If network effects weren't a thing, there would be a million Facebooks and all of them would be popular. Because of network effects, we no longer have internet bulletin boards, and people congregate in few places rather than many. There's much greater utility in having folks together.

Similarly, subreddit /r/theModsOfMyCitySuckSoComeHereInstead will never gain traction. Once something is cemented as the default that the public uses, it's almost impossible to dislodge.

But you already know this.

> This is ridiculous. Other people's websites are not common carriers.

If they have a billion MAU, they should be. A billion MAU is more than the entire US population, which should more than suffice for "common carrier" designation.

Such websites are effectively public squares where everyone congregates, and because of aforementioned network effects, there are no alternatives. Banned individuals are effectively de-personed. It doesn't matter what the reasons for the ban are, the mere fact that it is possible removes freedom from the individual.

Unless someone breaks certain very particular rules (eg. raping children), they cannot be banned from the park, from the Internet, from email. If then, there's only one popular platform that has a monopoly on X, and billions of people are using that platform to communicate about it, then banning someone from said platform is the moral equivalent of removing them from parks or email.

Email is a perfect example of a protocol that succeeded before the platforms started to take over. It was early and everyone adopted it. We need a similar protocol for social media so your form of argument can't even be used. Preferably a P2P protocol instead of a federated one so that others can't impose their will onto third parties without their consent.

Just like the Mastodon folks lean hard left and want to censor conservative voices out of the mastoverse, the far right conservative folks want to step in and silence LGBT and non-WASP culture. It's the same thing, and the protocol should alleviate anyone from being a victim of ideologues on either side. Or from being a victom of capricious moderators that ban you for liking pineapple on pizza.

Every individual should be god of what they consume and publish, and everyone else is their own god of their own island. Nobody else should be butting in in front of two consenting parties.

You do realize that I am talking about an instance that I operate as a business and which has actual paying customers?

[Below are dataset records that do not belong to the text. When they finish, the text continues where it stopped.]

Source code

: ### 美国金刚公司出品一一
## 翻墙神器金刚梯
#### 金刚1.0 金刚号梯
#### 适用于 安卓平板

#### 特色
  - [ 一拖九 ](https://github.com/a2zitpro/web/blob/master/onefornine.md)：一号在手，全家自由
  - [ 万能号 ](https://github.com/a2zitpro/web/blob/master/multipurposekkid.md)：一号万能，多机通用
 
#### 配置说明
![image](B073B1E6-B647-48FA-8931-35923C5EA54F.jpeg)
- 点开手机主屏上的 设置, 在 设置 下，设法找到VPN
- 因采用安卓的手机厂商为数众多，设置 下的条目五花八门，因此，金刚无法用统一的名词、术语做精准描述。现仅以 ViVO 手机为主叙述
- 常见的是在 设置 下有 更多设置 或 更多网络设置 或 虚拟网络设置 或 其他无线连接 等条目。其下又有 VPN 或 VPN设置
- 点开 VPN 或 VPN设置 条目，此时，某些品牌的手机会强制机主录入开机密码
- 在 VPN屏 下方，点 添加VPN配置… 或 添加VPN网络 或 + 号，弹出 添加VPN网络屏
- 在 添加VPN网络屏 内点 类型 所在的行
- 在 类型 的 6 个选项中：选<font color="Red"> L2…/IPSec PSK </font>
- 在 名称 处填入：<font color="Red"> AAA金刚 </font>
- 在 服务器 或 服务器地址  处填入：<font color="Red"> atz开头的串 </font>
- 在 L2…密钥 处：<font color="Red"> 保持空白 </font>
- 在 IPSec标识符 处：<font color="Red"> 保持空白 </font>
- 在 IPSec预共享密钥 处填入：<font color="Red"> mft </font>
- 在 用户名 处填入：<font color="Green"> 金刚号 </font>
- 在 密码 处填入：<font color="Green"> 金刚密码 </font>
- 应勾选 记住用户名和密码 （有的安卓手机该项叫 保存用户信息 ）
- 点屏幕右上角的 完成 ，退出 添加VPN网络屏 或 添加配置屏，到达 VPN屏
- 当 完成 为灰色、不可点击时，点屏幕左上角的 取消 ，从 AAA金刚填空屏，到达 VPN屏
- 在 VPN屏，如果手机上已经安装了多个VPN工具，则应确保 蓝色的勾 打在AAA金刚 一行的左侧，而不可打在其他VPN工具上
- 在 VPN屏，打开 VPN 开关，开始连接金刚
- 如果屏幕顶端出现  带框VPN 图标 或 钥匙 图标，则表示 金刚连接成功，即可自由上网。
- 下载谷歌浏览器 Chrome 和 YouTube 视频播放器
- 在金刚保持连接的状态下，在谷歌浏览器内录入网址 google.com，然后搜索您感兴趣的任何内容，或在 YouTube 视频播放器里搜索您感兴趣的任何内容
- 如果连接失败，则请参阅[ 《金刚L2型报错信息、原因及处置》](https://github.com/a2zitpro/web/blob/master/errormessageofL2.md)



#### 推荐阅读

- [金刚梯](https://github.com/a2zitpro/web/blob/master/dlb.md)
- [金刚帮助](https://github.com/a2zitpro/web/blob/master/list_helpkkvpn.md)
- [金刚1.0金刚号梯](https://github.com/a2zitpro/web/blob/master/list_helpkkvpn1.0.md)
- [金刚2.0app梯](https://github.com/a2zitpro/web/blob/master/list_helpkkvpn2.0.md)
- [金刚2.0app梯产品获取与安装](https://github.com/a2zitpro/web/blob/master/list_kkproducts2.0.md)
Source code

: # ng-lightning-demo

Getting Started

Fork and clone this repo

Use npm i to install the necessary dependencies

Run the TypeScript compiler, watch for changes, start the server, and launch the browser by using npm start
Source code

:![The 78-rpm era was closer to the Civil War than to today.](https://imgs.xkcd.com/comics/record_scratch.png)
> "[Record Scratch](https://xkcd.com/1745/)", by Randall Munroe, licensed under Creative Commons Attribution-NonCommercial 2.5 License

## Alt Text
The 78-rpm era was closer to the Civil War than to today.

You are saying that it's okay for people to put my name on a list just because they have certain prejudices, and that it then becomes to other users to verify if the accusation is true?

Luckily for me, my customers are sensible people who are not particularly interested in following these drama-seeking, HOA personalities of Mastodon. They just want to go on with their lives and support someone who is at least providing a service and support the open web.

> You do realize that I am talking about an instance that I operate as a business and which has actual paying customers?

No, and I don't care, to be honest. Use a website and email for your business. Social media should be for humans, not companies.

I also can't comprehend the idea of paying to use Mastodon. What do your users get out of that? Surely not robust moderation, if you think blocking and defederating is so awful.

> Luckily for me, my customers are sensible people who are not particularly interested in following these drama-seeking, HOA personalities of Mastodon. They just want to go on with their lives and support someone who is at least providing a service and support the open web.

So then... this doesn't actually affect you at all?

> Social media should be for humans, not companies.

If you don't mind being put on boxes, then you probably won't mind if someone adds a screenshot of your posts next to this: https://mastodon.social/@molily/113480811492965996

> I also can't comprehend the idea of paying to use Mastodon.

It's not just Mastodon. The service I provide also gives accounts at Funkwhale, Lemmy and Matrix.

> Surely not robust moderation, if you think blocking and defederating is so awful.

It's the other way around. Because the instance is only for paying customers, and because the customers know that they put money on the line and will be kicked out if they do anything that violates the ToS, everyone is super nice and the instance is incredibly civil.